> [Problem details]:
Copy whichever lines of the data hold the word "removed".

> [Listed records]:
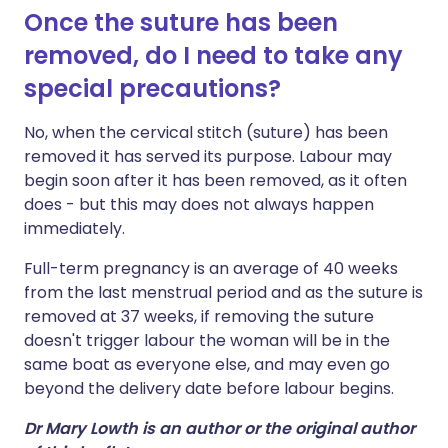
Once the suture has been
removed, do I need to take any
special precautions?
No, when the cervical stitch (suture) has been
removed it has served its purpose. Labour may
begin soon after it has been removed, as it often
does - but this may does not always happen
immediately.
Full-term pregnancy is an average of 40 weeks
from the last menstrual period and as the suture is
removed at 37 weeks, if removing the suture
doesn't trigger labour the woman will be in the
same boat as everyone else, and may even go
beyond the delivery date before labour begins.
Dr Mary Lowth is an author or the original author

> [Completed task]:
removed, do I need to take any
removed it has served its purpose. Labour may
begin soon after it has been removed, as it often
removed at 37 weeks, if removing the suture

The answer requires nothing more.